#RPGADAY: Most Memorable Character Death

Given that so I rarely get to actually play in a game—our recently completed Dungeon World campaign a refreshing exception—it took me a good while to remember a time during which I both played and played long enough for my character to get him- or herself in a potentially deadly situation.

I mentioned in my Rifts RPG-A-Day post that something that happened with a fair degree of regularity "back in my day" was that we were often subjected to spur of the moment, horrible, thankfully short-lived gaming sessions.

They didn't all end up this way, but most did. This is why when I was at a friend's house and he said that someone was coming over to run us some Dungeons & Dragons, in lieu of creativity I just copied one of the main characters from Battlechasers, because I was reading it at the time you see.

Fortunately 2nd Edition was one of "those" editions where the fighter was for no reason relegated to the role of "training wheels class", which when coupled with the most unnecessarily boring race (at the time) made character generation a snap and, more importantly prevented any appreciable emotional attachment from forming.

I don't know what happened: maybe it was legitimately good, or maybe it was because my expectations were set to a level that I would later identify as Michael Baylian, but the campaign was the best I'd ever played in during my time in the 2nd Edition era. But wait, this isn't "The Most Unexpectantly Awesome Campaign", this is "Most Memorable Character Death"! Where's that sweet, blissful release?

Whelp, a couple levels into the campaign we're fighting goblins for some reason, somewhere. I forget the exact circumstances that lead up to me getting separated from everyone else, but—only recently being educated about a rule in which a fighter can make attacks against many smaller foes on the same turn—there I was, all by my lonesome, trying to hew my way through a horde of goblins.

I end getting a fatal ratio of flesh-to-arrow body composition, stripped of all my gear, and dumped down a shaft into a pile of goblin shit, which by itself is neither memorable nor dignified. No, what made it memorable was that the Dungeon Master decided to make some kind of divine intervention roll on my behalf. I forget why, but I know at the time I didn't care because I was actually enjoying this game and looking forward to coming back as something marginally more interesting than a fucking fighter.

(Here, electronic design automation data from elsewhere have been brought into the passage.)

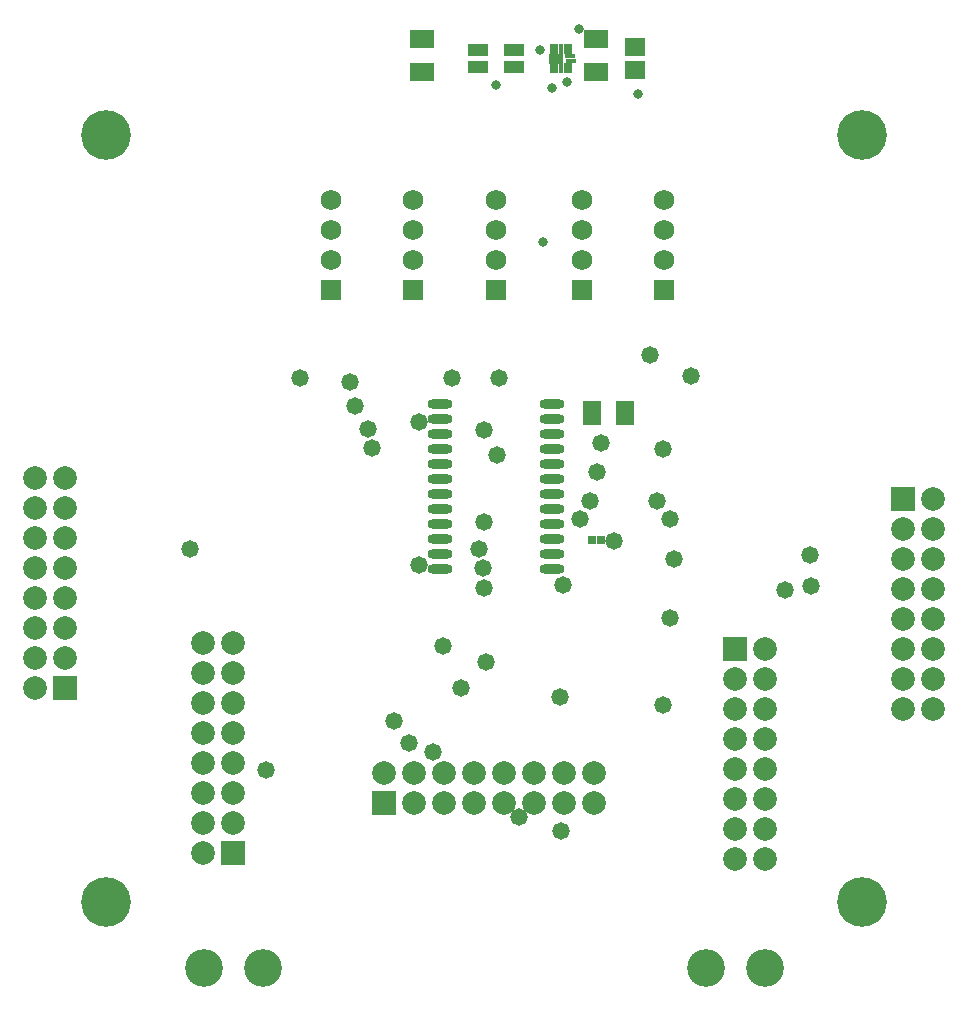
<source format=gts>
G04 Layer_Color=20142*
%FSLAX24Y24*%
%MOIN*%
G70*
G01*
G75*
%ADD38R,0.0297X0.0257*%
%ADD39O,0.0828X0.0316*%
%ADD40R,0.0690X0.0612*%
%ADD41R,0.0671X0.0434*%
%ADD42R,0.0497X0.0356*%
%ADD43R,0.0178X0.0328*%
%ADD44R,0.0328X0.0178*%
%ADD45R,0.0367X0.0178*%
%ADD46R,0.0592X0.0789*%
%ADD47R,0.0789X0.0592*%
%ADD48C,0.1655*%
%ADD49C,0.0789*%
%ADD50R,0.0789X0.0789*%
%ADD51C,0.0789*%
%ADD52R,0.0789X0.0789*%
%ADD53C,0.1261*%
%ADD54R,0.0690X0.0690*%
%ADD55C,0.0690*%
%ADD56C,0.0580*%
%ADD57C,0.0316*%
D38*
X33612Y28543D02*
D03*
X33907D02*
D03*
D39*
X32283Y27565D02*
D03*
Y28065D02*
D03*
Y28565D02*
D03*
Y29065D02*
D03*
Y29565D02*
D03*
Y30065D02*
D03*
Y30565D02*
D03*
Y31065D02*
D03*
Y31565D02*
D03*
Y32065D02*
D03*
Y32565D02*
D03*
Y33065D02*
D03*
X28543Y27565D02*
D03*
Y28065D02*
D03*
Y28565D02*
D03*
Y29065D02*
D03*
Y29565D02*
D03*
Y30065D02*
D03*
Y30565D02*
D03*
Y31065D02*
D03*
Y31565D02*
D03*
Y32065D02*
D03*
Y32565D02*
D03*
Y33065D02*
D03*
D40*
X35039Y44203D02*
D03*
Y44970D02*
D03*
D41*
X29803Y44865D02*
D03*
Y44308D02*
D03*
X31024Y44865D02*
D03*
Y44307D02*
D03*
D42*
X32402Y44587D02*
D03*
D43*
X32894Y44915D02*
D03*
X32736D02*
D03*
X32579D02*
D03*
X32421D02*
D03*
X32264D02*
D03*
Y44258D02*
D03*
X32421D02*
D03*
X32579D02*
D03*
X32736D02*
D03*
X32894D02*
D03*
D44*
X32907Y44508D02*
D03*
D45*
X32888Y44665D02*
D03*
D46*
X34705Y32776D02*
D03*
X33602D02*
D03*
D47*
X33760Y44134D02*
D03*
Y45236D02*
D03*
X27953D02*
D03*
Y44134D02*
D03*
D48*
X42598Y42048D02*
D03*
X17402Y16458D02*
D03*
X42598D02*
D03*
X17402Y42048D02*
D03*
D49*
X33673Y20783D02*
D03*
Y19783D02*
D03*
X32673Y20783D02*
D03*
Y19783D02*
D03*
X31673Y20783D02*
D03*
Y19783D02*
D03*
X20654Y25110D02*
D03*
X21654D02*
D03*
X20654Y24110D02*
D03*
X21654D02*
D03*
X20654Y23110D02*
D03*
X21654D02*
D03*
X39386Y17902D02*
D03*
X38386D02*
D03*
X39386Y18902D02*
D03*
X38386D02*
D03*
X39386Y19902D02*
D03*
X38386D02*
D03*
X15043Y30622D02*
D03*
X16043D02*
D03*
X15043Y29622D02*
D03*
X16043D02*
D03*
X15043Y28622D02*
D03*
X16043D02*
D03*
X44996Y22921D02*
D03*
X43996D02*
D03*
X44996Y23921D02*
D03*
X43996D02*
D03*
X44996Y24921D02*
D03*
X43996D02*
D03*
D50*
X26673Y19783D02*
D03*
D51*
Y20783D02*
D03*
X27673Y19783D02*
D03*
Y20783D02*
D03*
X28673Y19783D02*
D03*
Y20783D02*
D03*
X29673Y19783D02*
D03*
Y20783D02*
D03*
X30673Y19783D02*
D03*
Y20783D02*
D03*
X20654Y18110D02*
D03*
X21654Y19110D02*
D03*
X20654D02*
D03*
X21654Y20110D02*
D03*
X20654D02*
D03*
X21654Y21110D02*
D03*
X20654D02*
D03*
X21654Y22110D02*
D03*
X20654D02*
D03*
X39386Y24902D02*
D03*
X38386Y23902D02*
D03*
X39386D02*
D03*
X38386Y22902D02*
D03*
X39386D02*
D03*
X38386Y21902D02*
D03*
X39386D02*
D03*
X38386Y20902D02*
D03*
X39386D02*
D03*
X15043Y23622D02*
D03*
X16043Y24622D02*
D03*
X15043D02*
D03*
X16043Y25622D02*
D03*
X15043D02*
D03*
X16043Y26622D02*
D03*
X15043D02*
D03*
X16043Y27622D02*
D03*
X15043D02*
D03*
X44996Y29921D02*
D03*
X43996Y28921D02*
D03*
X44996D02*
D03*
X43996Y27921D02*
D03*
X44996D02*
D03*
X43996Y26921D02*
D03*
X44996D02*
D03*
X43996Y25921D02*
D03*
X44996D02*
D03*
D52*
X21654Y18110D02*
D03*
X38386Y24902D02*
D03*
X16043Y23622D02*
D03*
X43996Y29921D02*
D03*
D53*
X39370Y14272D02*
D03*
X37402D02*
D03*
X20669D02*
D03*
X22638D02*
D03*
D54*
X24901Y36862D02*
D03*
X27657D02*
D03*
X30413D02*
D03*
X33268D02*
D03*
X36023D02*
D03*
D55*
X24901Y37862D02*
D03*
Y38862D02*
D03*
Y39862D02*
D03*
X27657Y37862D02*
D03*
Y38862D02*
D03*
Y39862D02*
D03*
X30413Y37862D02*
D03*
Y38862D02*
D03*
Y39862D02*
D03*
X33268Y37862D02*
D03*
Y38862D02*
D03*
Y39862D02*
D03*
X36023Y37862D02*
D03*
Y38862D02*
D03*
Y39862D02*
D03*
D56*
X36216Y29232D02*
D03*
X33210D02*
D03*
X32540Y23310D02*
D03*
X40907Y27010D02*
D03*
X26270Y31600D02*
D03*
X26160Y32230D02*
D03*
X34340Y28490D02*
D03*
X32660Y27050D02*
D03*
X30010Y29140D02*
D03*
X29840Y28230D02*
D03*
X27010Y22510D02*
D03*
X27860Y32480D02*
D03*
X35990Y23030D02*
D03*
X27860Y27700D02*
D03*
X30080Y24483D02*
D03*
X29240Y23617D02*
D03*
X32580Y18840D02*
D03*
X36910Y34020D02*
D03*
X30020Y32220D02*
D03*
X28960Y33950D02*
D03*
X20220Y28240D02*
D03*
X40041Y26877D02*
D03*
X40887Y28030D02*
D03*
X36200Y25940D02*
D03*
X36360Y27900D02*
D03*
X35560Y34720D02*
D03*
X25560Y33800D02*
D03*
X33900Y31780D02*
D03*
X25720Y33022D02*
D03*
X31194Y19310D02*
D03*
X22730Y20870D02*
D03*
X29990Y27590D02*
D03*
X30000Y26940D02*
D03*
X30450Y31380D02*
D03*
X23870Y33940D02*
D03*
X27520Y21770D02*
D03*
X28320Y21460D02*
D03*
X30502Y33950D02*
D03*
X28652Y25010D02*
D03*
X33540Y29840D02*
D03*
X35778D02*
D03*
X33770Y30790D02*
D03*
X35970Y31560D02*
D03*
D57*
X31988Y38484D02*
D03*
X32283Y43602D02*
D03*
X35138Y43406D02*
D03*
X31890Y44882D02*
D03*
X33169Y45571D02*
D03*
X32776Y43799D02*
D03*
X30413Y43701D02*
D03*
M02*

</source>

Apparently he ended up rolling whatever it is he needed to roll (we didn't get to see the die result, and I suspect that he just wanted me to keep playing the same character), because my soul was returned and I woke up in the goblin shit.

So I run through the dungeon, still covered in shit, until I manage to somehow find the rest of the gang, still fighting goblins, one of which is trying his best to wear my armor. I figure that I must be immortal, or maybe it was magical shit ("old school" D&D was a helluva drug), so I pick up the one with my armor and use him as a makeshift flail. Once I'd finished bashing in the rest of the goblins I got the rest of my stuff back, and that's how the rest of that session went: me, wearing armor covered in goblin shit and bits.

I remember dying several other times for various reasons, always coming back due to the divine intervention roll, up until we made it to the point where the cleric could just raise dead, which was ironically the point where I stopped randomly dying.


  1. Good times. I still carry Winston Johnwell's catch-prhrase with me wherever I go.

    Low-INT Cleric was fun.

    1. We should totally do a D&D hangout game and redo those characters.

    2. Or in Dungeon World. Either works for me!